The best of IRL Cannes
It’s back! Here are our top six picks from the festival
THE MAD MUSICAL: ANNETTE
Opening Night bash at Cannes IRL this year is Annette, French filmmaker Leos Carax’s follow-up to his truly bonkers masterpiece, Holy Motors. Adam Driver and Marion Cotillard will sing surreal original songs from the band Sparks, in what the trailer pitches not as merely a film, but “une expérience de cinema”.
THE PROVOCATEUR: BENEDETTA
“It’s a love story, it’s a religious story, it’s a strange story!” is how Paul Verhoeven described his latest film film to Empire last year. Based on the book Immodest Acts by Judith C. Brown, this lesbian nun psychosexual melodrama is likely to ruffle some feathers on the Croisette — and that’s exactly how Verhoeven likes it.
THE DARK COMEDY: RED ROCKET
Director Sean Baker filmed Tangerine on iphones and The Florida Project from the perspective of a six-year-old. His new film — telling the irreverent story of a washed-up porn star (Simon Rex) returning to his Texas hometown — promises another strikingly fresh perspective, with almost entirely non-professional actors in the cast.

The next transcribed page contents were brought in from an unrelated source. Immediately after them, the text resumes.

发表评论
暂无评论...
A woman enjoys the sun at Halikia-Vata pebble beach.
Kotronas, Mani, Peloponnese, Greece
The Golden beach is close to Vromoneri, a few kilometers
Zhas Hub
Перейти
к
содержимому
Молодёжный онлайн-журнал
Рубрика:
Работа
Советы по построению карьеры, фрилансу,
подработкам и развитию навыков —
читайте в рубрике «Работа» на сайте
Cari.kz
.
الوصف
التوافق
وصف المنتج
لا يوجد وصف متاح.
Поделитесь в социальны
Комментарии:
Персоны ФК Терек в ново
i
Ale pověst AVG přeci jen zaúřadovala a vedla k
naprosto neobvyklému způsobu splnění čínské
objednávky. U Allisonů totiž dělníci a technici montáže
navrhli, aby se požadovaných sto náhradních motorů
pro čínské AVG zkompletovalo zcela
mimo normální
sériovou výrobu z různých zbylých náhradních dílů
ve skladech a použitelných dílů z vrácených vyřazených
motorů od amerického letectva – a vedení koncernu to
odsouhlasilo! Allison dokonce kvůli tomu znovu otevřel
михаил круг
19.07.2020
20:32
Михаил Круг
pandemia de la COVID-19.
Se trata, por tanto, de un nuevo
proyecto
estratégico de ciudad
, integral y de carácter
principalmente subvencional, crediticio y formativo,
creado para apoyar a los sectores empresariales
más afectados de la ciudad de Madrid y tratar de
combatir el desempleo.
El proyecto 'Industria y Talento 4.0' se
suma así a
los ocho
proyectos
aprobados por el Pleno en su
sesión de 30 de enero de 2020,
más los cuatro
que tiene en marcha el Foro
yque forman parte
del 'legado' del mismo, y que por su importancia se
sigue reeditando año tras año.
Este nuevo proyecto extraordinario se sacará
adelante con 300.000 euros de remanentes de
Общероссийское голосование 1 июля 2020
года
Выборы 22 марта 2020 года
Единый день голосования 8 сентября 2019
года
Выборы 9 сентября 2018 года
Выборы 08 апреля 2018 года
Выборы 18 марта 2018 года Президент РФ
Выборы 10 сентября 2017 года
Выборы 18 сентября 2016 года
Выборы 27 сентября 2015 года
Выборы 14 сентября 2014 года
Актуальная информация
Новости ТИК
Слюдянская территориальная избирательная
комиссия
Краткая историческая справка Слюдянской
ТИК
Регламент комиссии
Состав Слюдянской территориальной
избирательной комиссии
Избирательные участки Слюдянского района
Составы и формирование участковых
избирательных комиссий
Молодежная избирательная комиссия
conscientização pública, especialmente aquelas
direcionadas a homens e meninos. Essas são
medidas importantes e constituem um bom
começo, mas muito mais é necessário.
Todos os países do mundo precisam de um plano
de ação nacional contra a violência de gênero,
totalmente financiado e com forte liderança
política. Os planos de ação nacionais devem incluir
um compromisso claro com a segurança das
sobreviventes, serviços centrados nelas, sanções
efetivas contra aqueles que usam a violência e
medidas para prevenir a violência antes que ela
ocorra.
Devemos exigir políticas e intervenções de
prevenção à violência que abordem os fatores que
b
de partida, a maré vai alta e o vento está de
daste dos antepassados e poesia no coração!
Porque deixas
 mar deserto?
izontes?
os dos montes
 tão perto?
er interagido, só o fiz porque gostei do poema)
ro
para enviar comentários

THE RELIABLE ECCENTRIC: THE FRENCH DISPATCH
Wes Anderson’s tenth film was supposed to debut at last year’s Cannes, before the pandemic scuppered that. The filmmaker decided to save its premiere for 2021, turning his patented symmetrical stylings and quirky humour into a love letter to journalism and French culture. It’s bound to go down like a pastelcoloured macaron at the festival.
THE INTENSE HORROR: TITANE
French filmmaker Julia Ducournau’s first film, the cannibalistic horror Raw, caused audience members to faint when it first premiered; her mysterious follow-up looks similarly unnerving. Curiously, in lieu of a synopsis (no plot details are available beyond a trailer), the film’s distributor has simply provided a definition for the movie’s title: “A metal highly resistant to heat and corrosion”. Well then.
THE CRITIC’S FAVOURITE: MEMORIA
The English language debut of Thai director Apichatpong Weerasethakul — who previously won the festival’s top prize for Uncle Boonmee Who Can Recall His Past Lives — sees Tilda Swinton as a character suffering from Exploding Head Syndrome in a surreal Herzogian jungle. An early Palme D’OR frontrunner? Bien sûr!